• Exercise data
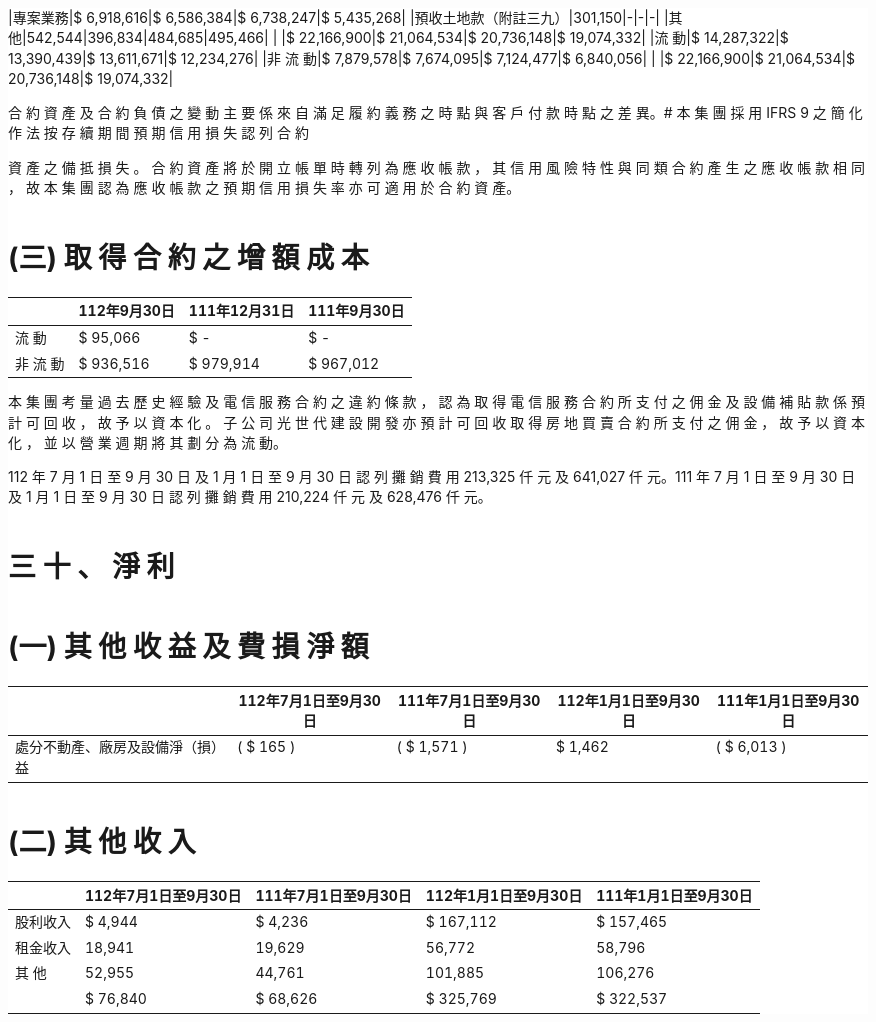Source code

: |專案業務|$ 6,918,616|$ 6,586,384|$ 6,738,247|$ 5,435,268|
|預收土地款（附註三九）|301,150|-|-|-|
|其 他|542,544|396,834|484,685|495,466|
| |$ 22,166,900|$ 21,064,534|$ 20,736,148|$ 19,074,332|
|流 動|$ 14,287,322|$ 13,390,439|$ 13,611,671|$ 12,234,276|
|非 流 動|$ 7,879,578|$ 7,674,095|$ 7,124,477|$ 6,840,056|
| |$ 22,166,900|$ 21,064,534|$ 20,736,148|$ 19,074,332|

合 約 資 產 及 合 約 負 債 之 變 動 主 要 係 來 自 滿 足 履 約 義 務 之 時 點 與 客 戶 付 款 時 點 之 差 異。# 本 集 團 採 用 IFRS 9 之 簡 化 作 法 按 存 續 期 間 預 期 信 用 損 失 認 列 合 約

資 產 之 備 抵 損 失 。 合 約 資 產 將 於 開 立 帳 單 時 轉 列 為 應 收 帳 款 ， 其 信 用 風 險 特 性 與 同 類 合 約 產 生 之 應 收 帳 款 相 同 ， 故 本 集 團 認 為 應 收 帳 款 之 預 期 信 用 損 失 率 亦 可 適 用 於 合 約 資 產。

# (三) 取 得 合 約 之 增 額 成 本

| |112年9月30日|111年12月31日|111年9月30日|
|---|---|---|---|
|流 動|$ 95,066|$ -|$ -|
|非 流 動|$ 936,516|$ 979,914|$ 967,012|

本 集 團 考 量 過 去 歷 史 經 驗 及 電 信 服 務 合 約 之 違 約 條 款 ， 認 為 取 得 電 信 服 務 合 約 所 支 付 之 佣 金 及 設 備 補 貼 款 係 預 計 可 回 收 ， 故 予 以 資 本 化 。 子 公 司 光 世 代 建 設 開 發 亦 預 計 可 回 收 取 得 房 地 買 賣 合 約 所 支 付 之 佣 金 ， 故 予 以 資 本 化 ， 並 以 營 業 週 期 將 其 劃 分 為 流 動。

112 年 7 月 1 日 至 9 月 30 日 及 1 月 1 日 至 9 月 30 日 認 列 攤 銷 費 用 213,325 仟 元 及 641,027 仟 元。111 年 7 月 1 日 至 9 月 30 日 及 1 月 1 日 至 9 月 30 日 認 列 攤 銷 費 用 210,224 仟 元 及 628,476 仟 元。

# 三 十 、 淨 利

# (一) 其 他 收 益 及 費 損 淨 額

| |112年7月1日至9月30日|111年7月1日至9月30日|112年1月1日至9月30日|111年1月1日至9月30日|
|---|---|---|---|---|
|處分不動產、廠房及設備淨（損）益|( $ 165 )|( $ 1,571 )|$ 1,462|( $ 6,013 )|

# (二) 其 他 收 入

| |112年7月1日至9月30日|111年7月1日至9月30日|112年1月1日至9月30日|111年1月1日至9月30日|
|---|---|---|---|---|
|股利收入|$ 4,944|$ 4,236|$ 167,112|$ 157,465|
|租金收入|18,941|19,629|56,772|58,796|
|其 他|52,955|44,761|101,885|106,276|
| |$ 76,840|$ 68,626|$ 325,769|$ 322,537|# (三) 其他利益及損失
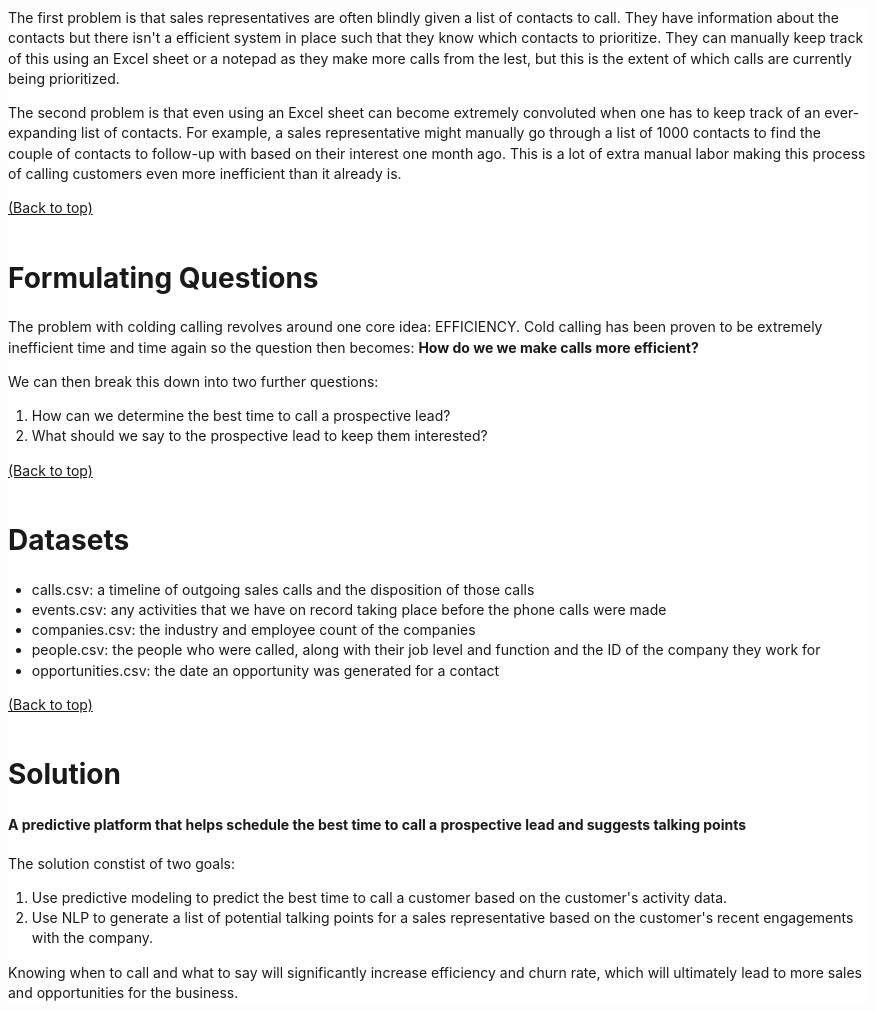 The first problem is that sales representatives are often blindly given a list of contacts to call. They have information about the contacts but there isn't a efficient system in place such that they know which contacts to prioritize. They can manually keep track of this using an Excel sheet or a notepad as they make more calls from the lest, but this is the extent of which calls are currently being prioritized. 

The second problem is that even using an Excel sheet can become extremely convoluted when one has to keep track of an ever-expanding list of contacts. For example, a sales representative might manually go through a list of 1000 contacts to find the couple of contacts to follow-up with based on their interest one month ago. This is a lot of extra manual labor making this process of calling customers even more inefficient than it already is. 

[(Back to top)](#table-of-contents)


# Formulating Questions
The problem with colding calling revolves around one core idea: EFFICIENCY. Cold calling has been proven to be extremely inefficient time and time again so the question then becomes: **How do we we make calls more efficient?**

We can then break this down into two further questions: 
1) How can we determine the best time to call a prospective lead?
2) What should we say to the prospective lead to keep them interested?

[(Back to top)](#table-of-contents)


# Datasets
<ul>
<li>calls.csv: a timeline of outgoing sales calls and the disposition of those calls</li>
<li>events.csv: any activities that we have on record taking place before the phone calls were made</li>
<li>companies.csv: the industry and employee count of the companies</li>
<li>people.csv: the people who were called, along with their job level and function and the ID of the company they work for</li>
<li>opportunities.csv: the date an opportunity was generated for a contact</li>
</ul>

[(Back to top)](#table-of-contents)


# Solution 
#### A predictive platform that helps schedule the best time to call a prospective lead and suggests talking points

The solution constist of two goals: 
1. Use predictive modeling to predict the best time to call a customer based on the customer's activity data.
2. Use NLP to generate a list of potential talking points for a sales representative based on the customer's recent engagements with the company.

Knowing when to call and what to say will significantly increase efficiency and churn rate, which will ultimately lead to more sales and opportunities for the business.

• Aim of the exercise
Extract every one of the lines above verbatim, leaving out the pictures.

• Output for this exercise
Source code

: |專案業務|$ 6,918,616|$ 6,586,384|$ 6,738,247|$ 5,435,268|
|預收土地款（附註三九）|301,150|-|-|-|
|其 他|542,544|396,834|484,685|495,466|
| |$ 22,166,900|$ 21,064,534|$ 20,736,148|$ 19,074,332|
|流 動|$ 14,287,322|$ 13,390,439|$ 13,611,671|$ 12,234,276|
|非 流 動|$ 7,879,578|$ 7,674,095|$ 7,124,477|$ 6,840,056|
| |$ 22,166,900|$ 21,064,534|$ 20,736,148|$ 19,074,332|

合 約 資 產 及 合 約 負 債 之 變 動 主 要 係 來 自 滿 足 履 約 義 務 之 時 點 與 客 戶 付 款 時 點 之 差 異。# 本 集 團 採 用 IFRS 9 之 簡 化 作 法 按 存 續 期 間 預 期 信 用 損 失 認 列 合 約

資 產 之 備 抵 損 失 。 合 約 資 產 將 於 開 立 帳 單 時 轉 列 為 應 收 帳 款 ， 其 信 用 風 險 特 性 與 同 類 合 約 產 生 之 應 收 帳 款 相 同 ， 故 本 集 團 認 為 應 收 帳 款 之 預 期 信 用 損 失 率 亦 可 適 用 於 合 約 資 產。

# (三) 取 得 合 約 之 增 額 成 本

| |112年9月30日|111年12月31日|111年9月30日|
|---|---|---|---|
|流 動|$ 95,066|$ -|$ -|
|非 流 動|$ 936,516|$ 979,914|$ 967,012|

本 集 團 考 量 過 去 歷 史 經 驗 及 電 信 服 務 合 約 之 違 約 條 款 ， 認 為 取 得 電 信 服 務 合 約 所 支 付 之 佣 金 及 設 備 補 貼 款 係 預 計 可 回 收 ， 故 予 以 資 本 化 。 子 公 司 光 世 代 建 設 開 發 亦 預 計 可 回 收 取 得 房 地 買 賣 合 約 所 支 付 之 佣 金 ， 故 予 以 資 本 化 ， 並 以 營 業 週 期 將 其 劃 分 為 流 動。

112 年 7 月 1 日 至 9 月 30 日 及 1 月 1 日 至 9 月 30 日 認 列 攤 銷 費 用 213,325 仟 元 及 641,027 仟 元。111 年 7 月 1 日 至 9 月 30 日 及 1 月 1 日 至 9 月 30 日 認 列 攤 銷 費 用 210,224 仟 元 及 628,476 仟 元。

# 三 十 、 淨 利

# (一) 其 他 收 益 及 費 損 淨 額

| |112年7月1日至9月30日|111年7月1日至9月30日|112年1月1日至9月30日|111年1月1日至9月30日|
|---|---|---|---|---|
|處分不動產、廠房及設備淨（損）益|( $ 165 )|( $ 1,571 )|$ 1,462|( $ 6,013 )|

# (二) 其 他 收 入

| |112年7月1日至9月30日|111年7月1日至9月30日|112年1月1日至9月30日|111年1月1日至9月30日|
|---|---|---|---|---|
|股利收入|$ 4,944|$ 4,236|$ 167,112|$ 157,465|
|租金收入|18,941|19,629|56,772|58,796|
|其 他|52,955|44,761|101,885|106,276|
| |$ 76,840|$ 68,626|$ 325,769|$ 322,537|# (三) 其他利益及損失
 The first problem is that sales representatives are often blindly given a list of contacts to call. They have information about the contacts but there isn't a efficient system in place such that they know which contacts to prioritize. They can manually keep track of this using an Excel sheet or a notepad as they make more calls from the lest, but this is the extent of which calls are currently being prioritized. 

The second problem is that even using an Excel sheet can become extremely convoluted when one has to keep track of an ever-expanding list of contacts. For example, a sales representative might manually go through a list of 1000 contacts to find the couple of contacts to follow-up with based on their interest one month ago. This is a lot of extra manual labor making this process of calling customers even more inefficient than it already is. 

[(Back to top)](#table-of-contents)


# Formulating Questions
The problem with colding calling revolves around one core idea: EFFICIENCY. Cold calling has been proven to be extremely inefficient time and time again so the question then becomes: **How do we we make calls more efficient?**

We can then break this down into two further questions: 
1) How can we determine the best time to call a prospective lead?
2) What should we say to the prospective lead to keep them interested?

[(Back to top)](#table-of-contents)


# Datasets
<ul>
<li>calls.csv: a timeline of outgoing sales calls and the disposition of those calls</li>
<li>events.csv: any activities that we have on record taking place before the phone calls were made</li>
<li>companies.csv: the industry and employee count of the companies</li>
<li>people.csv: the people who were called, along with their job level and function and the ID of the company they work for</li>
<li>opportunities.csv: the date an opportunity was generated for a contact</li>
</ul>

[(Back to top)](#table-of-contents)


# Solution 
#### A predictive platform that helps schedule the best time to call a prospective lead and suggests talking points

The solution constist of two goals: 
1. Use predictive modeling to predict the best time to call a customer based on the customer's activity data.
2. Use NLP to generate a list of potential talking points for a sales representative based on the customer's recent engagements with the company.

Knowing when to call and what to say will significantly increase efficiency and churn rate, which will ultimately lead to more sales and opportunities for the business.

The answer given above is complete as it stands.